== Document passage ==
There are a lot of elements to pull together in a fully realized paludarium idea.
Balancing your wants (a super cool waterfall feature?) with the needs of the plants and the project can be tricky – but it’s half the fun!
Here’s where to start the process.
The first is the overall theme of the build.
- Which natural environment are you trying to recreate? Finding inspiration for paludarium stocking ideas isn’t hard if you look to the natural world.
- Which plants would you like to use? Terrestrial, semi-aquatic (submerged or emersed), carnivorous?
Next are the practical elements.
A paludarium is typically split between a water, land, and canopy portion. Each provides an opportunity to explore different plants, materials, and animals. But they must also work together as a cohesive environment.
- How much water .vs land do you want?
- Which substrate and tank are the most suitable? You might want to consider a completely semi-aquatic design.
Finally, you can think of what kind of paludarium animals you might want to stock your tank with. A bioactive cleanup crew is a standard addition, but you can consider everything from reptiles to fish (or both in the right environment).
See our complete guide on how to make a paludarium for more guidance.
Dynamic Paludarium Ideas to Try (+ Stocking Recommendations)
1 | Rainforest / Jungle Style Paludarium
Jungle Style is a classic aquascaping approach that brings a lot to the paludarium table.
The contrast between the structured driftwood hardscape and wild plant growth really brings the scene to life. Everything from the pool to the canopy is bursting with color and contrast.
Let’s start with the land area and your terrestrial plants. Like any naturalistic tropical terrarium, you’ll want to create a sense of density and variety in the foliage. Generally, the key here is to use a wide range of plants that mimic the natural variation of a diverse rainforest environment.
You’ll need a tropical substrate (e.g., ABG Mix) that’s kept separate from your water area.
Larger ferns and carpet-forming vines can be used to great effect to create the illusion of density.
- Maidenhair Ferns and Sword Ferns can add some much-needed size and texture. At the same time, something like a Selaginella or a Pilea glauca can be used to form the undergrowth.

== Dataset content ==
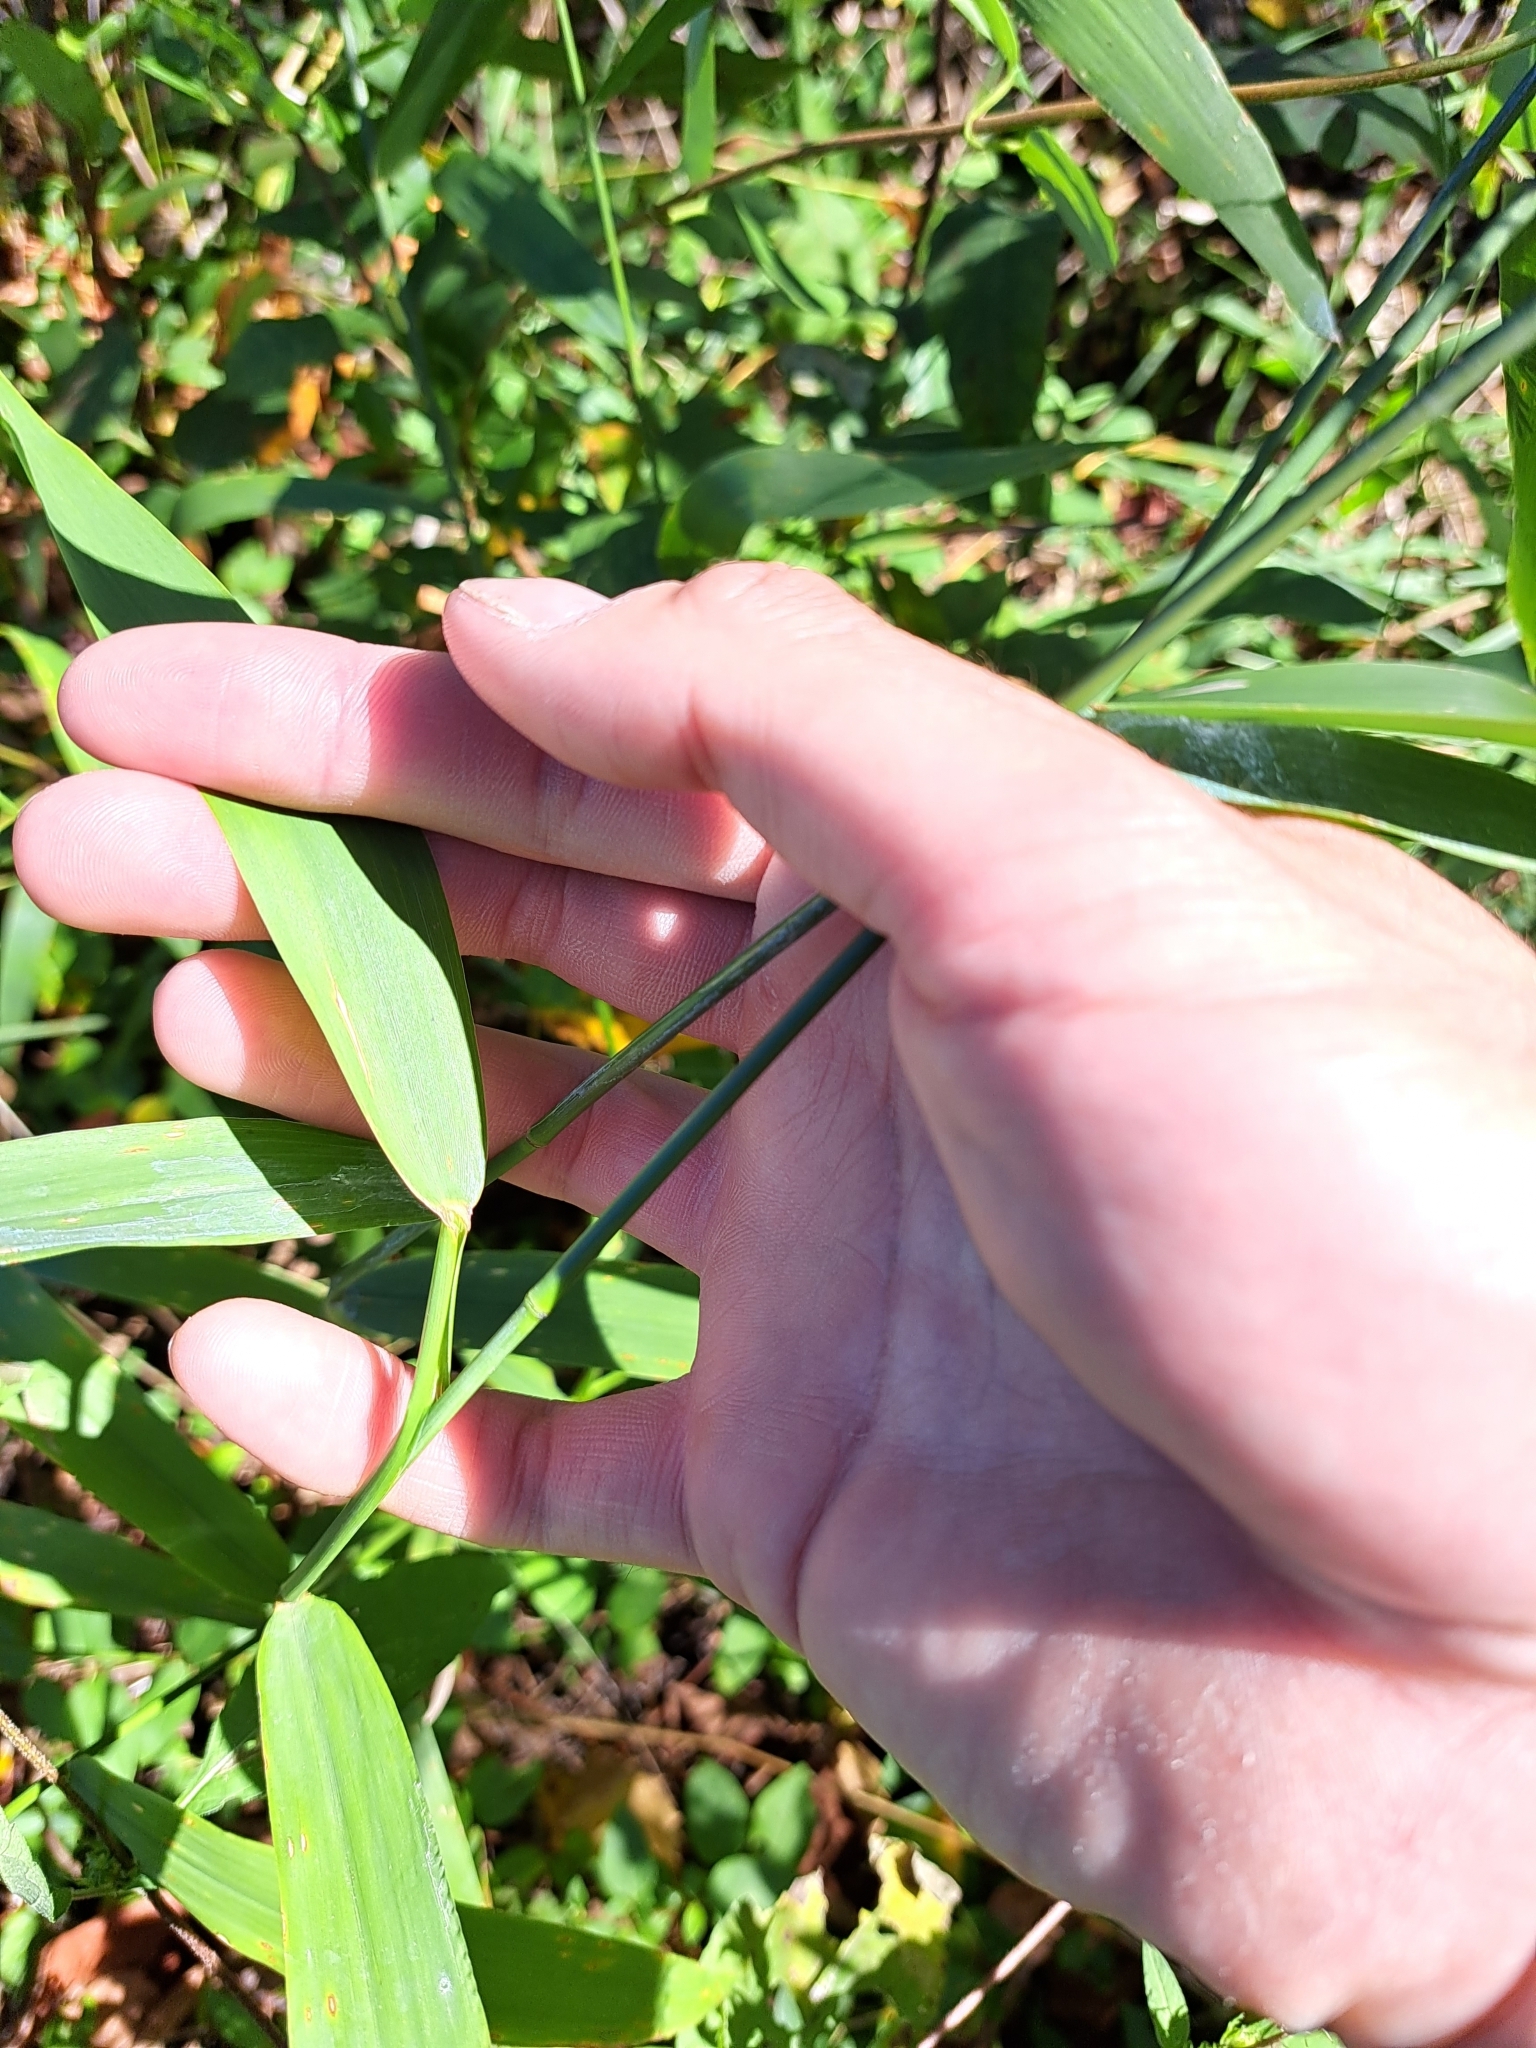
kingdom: Plantae
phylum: Tracheophyta
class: Liliopsida
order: Poales
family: Poaceae
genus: Chasmanthium
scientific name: Chasmanthium latifolium
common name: Broad-leaved chasmanthium
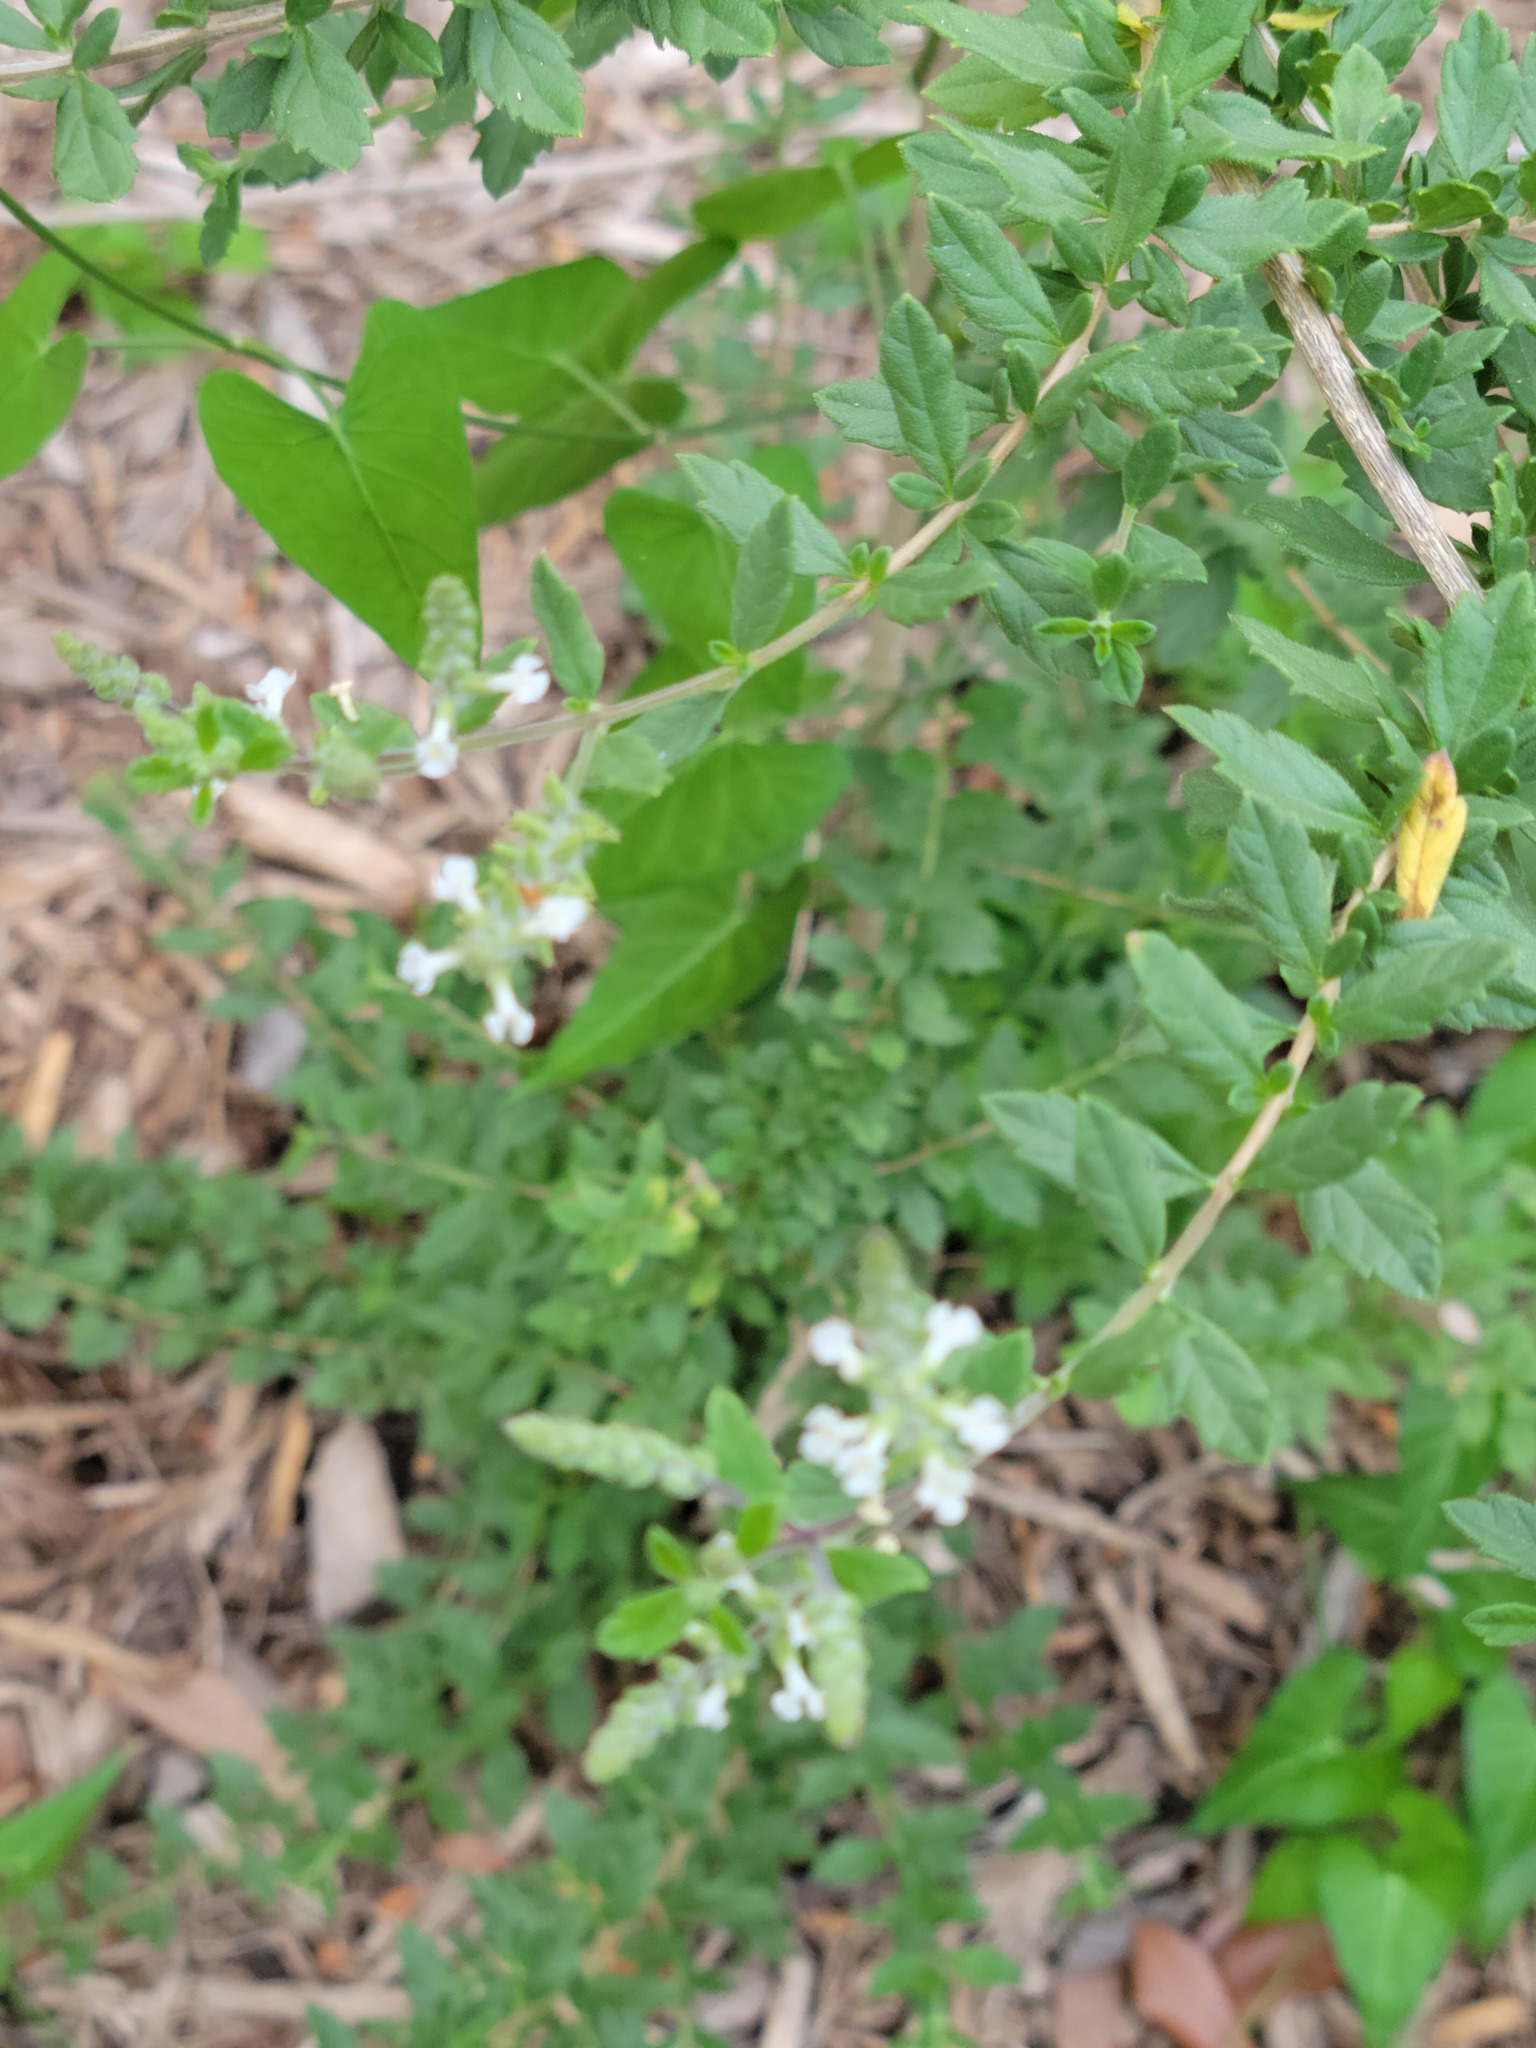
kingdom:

== Required work ==
1. Can you repeat, word for word, the part of the paludarium passage that opens with the words containing "See our complete" and closes with "your water area."?
2. Which plants does the paludarium passage mention by name?
The items play no part in what follows.

== Answers per task ==
1.
See our complete guide on how to make a paludarium for more guidance.
Dynamic Paludarium Ideas to Try (+ Stocking Recommendations)
1 | Rainforest / Jungle Style Paludarium
Jungle Style is a classic aquascaping approach that brings a lot to the paludarium table.
The contrast between the structured driftwood hardscape and wild plant growth really brings the scene to life. Everything from the pool to the canopy is bursting with color and contrast.
Let’s start with the land area and your terrestrial plants. Like any naturalistic tropical terrarium, you’ll want to create a sense of density and variety in the foliage. Generally, the key here is to use a wide range of plants that mimic the natural variation of a diverse rainforest environment.
You’ll need a tropical substrate (e.g., ABG Mix) that’s kept separate from your water area.

2. Maidenhair Ferns, Sword Ferns, Selaginella, Pilea glauca